» **ЗАДАНИЯ**
(a) Какие три великих авторитета названы в отрывке о подаренной Библии?
(b) Подхватите отрывок о подаренной Библии и напишите его продолжение, начиная сразу после цитаты из 1 Паралипоменон 7:23.

» **ТЕКСТ ДЛЯ ЧТЕНИЯ**
Суета сует, сказал Екклесиаст... (Еккл 1:2)

Наверняка и раньше попадалось в книжках. Или слышал.

И полюбилось, помню, бормотать:

Во многия мудрости многия печали, и умножающий знания... (Еккл 1:18)

Ну какая, подумаешь, мудрость: реки текут, а море из берегов не выходит? А вот приняло сердце сразу: мудрость.

И так у меня произошло, что были для меня три великих авторитета: Толстой, Чехов и Хемингуэй, и могучие их фигуры закрывали окоем, и вот нежданное из-за них выплывало солнце, и силуэты их тончали и прозрачнели: милый доктор в шляпе, и бесстрашный Хэм с винчестером, и Лев Николаевич в толстовке с развевающимся подолом.

А мальчик рос, и юность миновала, и стукнуло двадцать пять лет.

Памятный день! Мне подарили Библию.

Где уж ее только откопала подруга, в каких завалах, на каком чердаке отрыла, догадываясь и даже зная о томлении моем по иной мудрости, — измятую, с ошметками грязи между страницами и клоками свисающей бумаги. На полях малограмотные пометки тонким старушечьим почерком. Они сохранились по сию пору: крестики в кружочках, наведенные чернильным карандашом, слова «О смерти», «Избавление Израиля от скорби» (над псалмом 24) и другие.

Одна пометка меня поразила. И сейчас, когда попадается, взираю на нее с мистическим трепетом. Вот она: в 1 Паралипоменон 7:23 густо подчеркнуто:

И нарек ему имя: Берия, потому что несчастье постигло дом его. (/ Пар 7:23)

» **ДАННЫЕ**
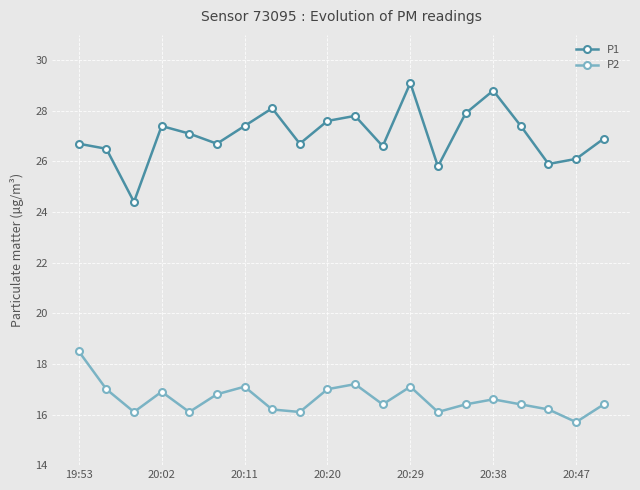

In P1, how many points are lower than both neighbors (excluding endpoints)?

6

» **ОТВЕТЫ**
(a) Толстой, Чехов и Хемингуэй.

(b)
Всего-то года четыре прошло, как прервалось его, Бериево, сатанинское дыхание над Россией, а подчеркнуто-то заведомо было, когда оно еще смердило и огнепыхало, творя тлен, величать Берию нельзя было иначе как охранителем народа от врагов народа (и в юности моей мы его в своем идолопоклонском воображении таким и рисовали), но кто-то знал: несчастье постигло дом и чья-то рука подчеркнула; И нарек ему имя: Берия, потому что несчастье постигло дом его. Так кому-то в малой крупице, одной из бесчисленных, составляющих глыбу, открылась провидческая сила, заключенная в этой Книге.

Я отдал ее отцу — благословенна будь его память! — а он без промедления снес знакомому переплетчику. Незнакомому, пожалуй, было бы и небезопасно и, уж конечно, долго, — что у нас без блата сделают скоро? Добрый мастер (через несколько лет его посадили в тюрьму за изготовление фальшивых денег), листы Библии не купюры, склеил он их не везде ровно, зато одел в темно-коричневый переплет под старинную кожу. И очень я обрадовался, увидев! Взвесил на ладони тяжесть — да сразу и открыл и принялся листать: есть ли? Оглавление было вырвано, о расположении томов и понятия тогда не имел — ищу. «Числа»... «Царств»... «Ездры»...

Неужели нет?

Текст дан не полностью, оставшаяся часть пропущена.